Wednesday, December 01, 2010

Review - 127 Hours

In the words of Dr. Richard Kimble's lawyer, let's talk about this whole thing with the arm.

If you've heard about 127 Hours, then you know what I'm talking about. Director Danny Boyle (Slumdog Millionaire, 28 Days Later, Trainspotting) chronicles the harrowing true-life ordeal of rock climber Aron Ralston (James Franco) who was trapped by a fallen boulder at Robbers Roost in Utah for five days. Ralston was forced to sever the trapped part of his arm with the tiny blade of a multitool in order to escape, and 127 Hours's depiction of this trauma has caused a bit of a stir. I've read online reports of moviegoers fainting, vomiting, and even having seizures in response to this scene, and I have to admit it made me think twice about seeing the film.

But I wasn't going to skip my first Movie Club review because I was afraid of one scene, I wasn't about to admit that I was afraid of the scene, and hell, if it really was that intense, I wanted to be able to say I'd watched it.

For the first half hour or so, my dread for the arm scene deeply colored my viewing. When Ralston took a nasty spill on his mountain bike, somehow even though I knew it would have nothing to do with the injury that would trap the character and that bike mishaps rarely cause rock climbers to cut their limbs off, I winced in anticipation of the infamous scene I knew was coming eventually. When Ralston did something as simple as run his arm against a wall of rock, I would find myself thinking "Enjoy it, buddy, you're not going to be able to do that for much longer."
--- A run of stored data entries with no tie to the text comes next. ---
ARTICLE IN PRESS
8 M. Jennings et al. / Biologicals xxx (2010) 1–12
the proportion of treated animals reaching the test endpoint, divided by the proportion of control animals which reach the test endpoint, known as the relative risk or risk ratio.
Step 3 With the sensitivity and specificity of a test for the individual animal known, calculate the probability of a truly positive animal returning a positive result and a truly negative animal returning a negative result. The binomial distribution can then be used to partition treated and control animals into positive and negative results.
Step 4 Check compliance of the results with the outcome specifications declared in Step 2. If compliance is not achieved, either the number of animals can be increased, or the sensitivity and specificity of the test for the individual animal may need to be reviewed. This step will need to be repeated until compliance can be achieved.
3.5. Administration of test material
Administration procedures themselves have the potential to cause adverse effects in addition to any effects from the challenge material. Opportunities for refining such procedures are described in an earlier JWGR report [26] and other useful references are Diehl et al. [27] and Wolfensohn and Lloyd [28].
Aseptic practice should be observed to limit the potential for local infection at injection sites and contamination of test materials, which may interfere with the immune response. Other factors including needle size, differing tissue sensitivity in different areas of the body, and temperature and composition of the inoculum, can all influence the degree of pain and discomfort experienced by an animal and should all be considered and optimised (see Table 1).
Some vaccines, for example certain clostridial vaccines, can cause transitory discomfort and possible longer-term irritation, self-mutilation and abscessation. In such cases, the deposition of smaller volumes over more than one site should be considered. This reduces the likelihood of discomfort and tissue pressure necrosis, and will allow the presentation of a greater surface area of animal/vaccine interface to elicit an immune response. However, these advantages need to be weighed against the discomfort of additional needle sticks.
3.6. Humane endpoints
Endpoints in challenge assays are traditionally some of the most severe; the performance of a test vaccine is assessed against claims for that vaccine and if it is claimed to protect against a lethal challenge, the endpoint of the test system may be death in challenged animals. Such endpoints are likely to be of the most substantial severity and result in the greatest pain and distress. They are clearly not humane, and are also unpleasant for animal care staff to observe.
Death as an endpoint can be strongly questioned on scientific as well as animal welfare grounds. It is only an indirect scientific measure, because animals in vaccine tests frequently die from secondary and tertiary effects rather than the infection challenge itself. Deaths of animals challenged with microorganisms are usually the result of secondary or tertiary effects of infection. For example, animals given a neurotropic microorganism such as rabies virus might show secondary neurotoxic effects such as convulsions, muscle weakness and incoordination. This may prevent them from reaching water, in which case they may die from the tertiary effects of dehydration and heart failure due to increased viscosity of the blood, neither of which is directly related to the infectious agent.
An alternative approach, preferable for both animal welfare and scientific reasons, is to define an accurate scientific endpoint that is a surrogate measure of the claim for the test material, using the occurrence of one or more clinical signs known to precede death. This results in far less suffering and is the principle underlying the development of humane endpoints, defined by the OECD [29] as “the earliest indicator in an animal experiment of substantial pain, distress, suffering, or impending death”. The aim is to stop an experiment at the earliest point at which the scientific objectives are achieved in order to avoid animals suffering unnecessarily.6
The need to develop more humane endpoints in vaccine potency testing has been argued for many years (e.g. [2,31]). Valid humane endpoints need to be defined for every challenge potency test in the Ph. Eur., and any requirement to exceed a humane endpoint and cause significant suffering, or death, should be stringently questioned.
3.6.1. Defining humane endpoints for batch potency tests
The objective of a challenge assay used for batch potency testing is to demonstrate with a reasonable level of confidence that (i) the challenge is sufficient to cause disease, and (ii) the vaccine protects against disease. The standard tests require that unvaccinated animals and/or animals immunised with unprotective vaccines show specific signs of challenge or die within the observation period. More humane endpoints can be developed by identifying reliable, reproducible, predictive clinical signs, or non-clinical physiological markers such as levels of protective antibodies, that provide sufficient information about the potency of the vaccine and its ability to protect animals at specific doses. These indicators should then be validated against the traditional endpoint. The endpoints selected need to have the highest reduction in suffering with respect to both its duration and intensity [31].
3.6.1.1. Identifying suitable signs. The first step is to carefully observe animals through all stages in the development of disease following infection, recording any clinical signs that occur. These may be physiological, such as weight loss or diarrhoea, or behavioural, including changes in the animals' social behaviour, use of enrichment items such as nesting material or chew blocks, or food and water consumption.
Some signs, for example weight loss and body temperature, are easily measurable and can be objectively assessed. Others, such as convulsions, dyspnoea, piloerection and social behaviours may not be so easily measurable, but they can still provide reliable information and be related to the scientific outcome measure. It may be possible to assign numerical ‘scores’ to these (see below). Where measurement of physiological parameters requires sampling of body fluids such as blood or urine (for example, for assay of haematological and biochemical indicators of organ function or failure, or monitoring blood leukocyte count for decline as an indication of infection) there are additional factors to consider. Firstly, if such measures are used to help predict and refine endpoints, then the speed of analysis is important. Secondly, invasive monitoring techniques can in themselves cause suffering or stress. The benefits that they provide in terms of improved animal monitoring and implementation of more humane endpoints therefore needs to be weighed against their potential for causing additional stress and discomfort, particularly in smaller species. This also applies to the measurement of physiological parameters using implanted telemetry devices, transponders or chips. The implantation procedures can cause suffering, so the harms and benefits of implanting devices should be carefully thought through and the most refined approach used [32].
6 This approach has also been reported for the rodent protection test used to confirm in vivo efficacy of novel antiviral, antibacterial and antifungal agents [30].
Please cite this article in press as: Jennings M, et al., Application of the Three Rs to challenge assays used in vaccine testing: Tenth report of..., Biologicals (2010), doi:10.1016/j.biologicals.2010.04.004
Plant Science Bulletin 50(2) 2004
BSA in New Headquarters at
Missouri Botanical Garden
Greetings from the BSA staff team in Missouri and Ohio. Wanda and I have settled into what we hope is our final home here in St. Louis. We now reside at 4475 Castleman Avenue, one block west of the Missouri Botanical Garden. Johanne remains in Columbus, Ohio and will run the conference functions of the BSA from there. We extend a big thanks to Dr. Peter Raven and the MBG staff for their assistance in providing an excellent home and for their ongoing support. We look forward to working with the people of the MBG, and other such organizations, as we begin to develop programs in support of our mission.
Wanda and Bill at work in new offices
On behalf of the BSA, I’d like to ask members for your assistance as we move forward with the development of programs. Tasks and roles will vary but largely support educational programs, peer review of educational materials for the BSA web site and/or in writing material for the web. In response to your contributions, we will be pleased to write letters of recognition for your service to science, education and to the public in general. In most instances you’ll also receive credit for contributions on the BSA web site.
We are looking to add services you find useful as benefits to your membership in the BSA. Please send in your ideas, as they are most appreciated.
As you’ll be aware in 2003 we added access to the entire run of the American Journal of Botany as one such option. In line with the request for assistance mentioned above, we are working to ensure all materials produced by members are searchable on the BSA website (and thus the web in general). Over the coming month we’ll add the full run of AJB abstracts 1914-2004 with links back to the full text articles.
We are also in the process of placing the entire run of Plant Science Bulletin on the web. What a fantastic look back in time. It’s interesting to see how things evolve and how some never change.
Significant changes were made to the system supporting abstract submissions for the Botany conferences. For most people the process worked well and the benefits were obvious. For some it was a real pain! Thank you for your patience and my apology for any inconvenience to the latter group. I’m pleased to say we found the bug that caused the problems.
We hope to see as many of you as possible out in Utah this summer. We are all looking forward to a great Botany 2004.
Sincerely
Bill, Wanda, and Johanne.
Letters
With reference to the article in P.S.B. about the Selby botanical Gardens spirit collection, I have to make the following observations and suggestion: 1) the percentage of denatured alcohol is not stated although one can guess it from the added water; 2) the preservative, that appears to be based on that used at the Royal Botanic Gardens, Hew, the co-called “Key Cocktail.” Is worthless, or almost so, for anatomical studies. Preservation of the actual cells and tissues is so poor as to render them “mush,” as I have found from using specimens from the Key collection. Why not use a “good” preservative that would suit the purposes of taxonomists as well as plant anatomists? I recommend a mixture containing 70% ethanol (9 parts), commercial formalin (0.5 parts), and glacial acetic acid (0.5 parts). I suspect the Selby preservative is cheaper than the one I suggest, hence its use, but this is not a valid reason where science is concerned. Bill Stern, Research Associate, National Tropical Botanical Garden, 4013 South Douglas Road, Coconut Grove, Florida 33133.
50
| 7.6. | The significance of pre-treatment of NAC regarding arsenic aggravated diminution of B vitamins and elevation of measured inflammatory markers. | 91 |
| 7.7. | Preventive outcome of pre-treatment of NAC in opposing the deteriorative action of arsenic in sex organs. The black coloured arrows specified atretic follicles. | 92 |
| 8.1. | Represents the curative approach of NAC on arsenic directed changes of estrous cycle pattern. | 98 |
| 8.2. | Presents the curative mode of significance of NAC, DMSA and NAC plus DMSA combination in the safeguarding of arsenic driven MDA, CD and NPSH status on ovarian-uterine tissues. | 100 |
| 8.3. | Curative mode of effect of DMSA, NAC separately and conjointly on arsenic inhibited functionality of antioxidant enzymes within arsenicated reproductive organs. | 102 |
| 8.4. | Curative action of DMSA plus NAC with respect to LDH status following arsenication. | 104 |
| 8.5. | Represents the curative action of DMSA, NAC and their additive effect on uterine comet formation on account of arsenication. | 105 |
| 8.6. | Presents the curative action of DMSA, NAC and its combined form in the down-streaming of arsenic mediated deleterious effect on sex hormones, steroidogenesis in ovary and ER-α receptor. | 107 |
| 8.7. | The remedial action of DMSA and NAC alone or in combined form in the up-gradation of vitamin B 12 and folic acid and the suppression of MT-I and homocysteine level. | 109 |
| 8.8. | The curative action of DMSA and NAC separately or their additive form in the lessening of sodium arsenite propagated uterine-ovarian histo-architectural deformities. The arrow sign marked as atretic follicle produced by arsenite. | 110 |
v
127 Hours is more than a build-up to watching the Green Goblin's kid hack his arm off, though, and soon I was immersed more in the story I was seeing on the screen than the one I had read about on the Internet or heard about at work. Aron Ralston's story is perfect for Boyle precisely because of why you might think it's a story that's absolutely not perfect for Boyle. His fast-paced, sometimes dizzying style of directing is something you might expect in a British-made heist flick, but not a man vs. nature story like 127 Hours. Knowing what the plot entailed, I was a little confused when the movie opened on shots of crowds milling through city streets and cheering in sports arenas to the kind of loud, enthusiastic rock music you'd expect to hear in a commercial advertising energy drinks and extreme sports. You practically expect Ralston to skid his bike to a halt on the way to Robber's Roost and yell "DO THE DEW!" into the camera. After the boulder traps Ralston, you expect the music to calm down but it doesn't. You expect the quick, hectic cuts to slow down, but they don't. Boyle fills aerial shots of the crevice in which Ralston is trapped with loud rock, and the result is you feel Ralston's overwhelming loneliness and complete severance from the rest of humanity. The music, technology, and pop culture references that litter this dark crack in the ground where Ralston is slowly dying reminds you precisely of what Ralston yearns for; what he's been cut off from. And Boyle doesn't do this in a self-righteous, preachy way. There's no sense of "How dare man think he can overcome nature!" or "Man has grown soft in the face of nature and should be more prepared to deal with raining boulders!" or any malarkey like that. Ralston's memories, thoughts, hallucinations and premonitions of what is going on in the world beyond him and his rock are filled with no judgment, just the yearning of a trapped child wanting to return to the human family.

Franco does a magnificent job and is utterly convincing as Ralston. You can't help but feel for the guy and wonder how many times Boyle told him "Okay, so in this scene, you're in a lot of pain." I thought Boyle pushed Franco to the edge of believability in a scene in which Ralston records himself in a mock TV interview about his situation. The scene offers exposition and comic relief but skirts the edge of feeling like something someone under that kind of duress really wouldn't do, but we'd like to think he would because it's entertaining in a Nicholson-in-The-Shining kind of way. In the end, it works well and gives you some much needed chuckles.

As for the arm scene, yes it's tough to watch. It is gross and intense. It will certainly make you wince and you probably won't make it through the whole thing without looking away a few times. What's truly genius about the scene is that it isn't so much what you're seeing that makes you cringe, but what you're not seeing and more importantly what you're hearing. I don't want to give too much away, but there's a particular sound effect the filmmakers use for a very specific moment in the arm-cutting scene that conveys Ralston's agony more than any fake blood or prosthetics ever could. But unless you have a truly weak stomach for blood in movies, I wouldn't roll an oxygen tank into the theater and I certainly wouldn't let what you've heard about the scene keep you from seeing it.

127 Hours is powerful, heart-wrenching and uplifting. It isn't necessarily the kind of movie you'll want to watch over and over again, but you definitely need to see it once.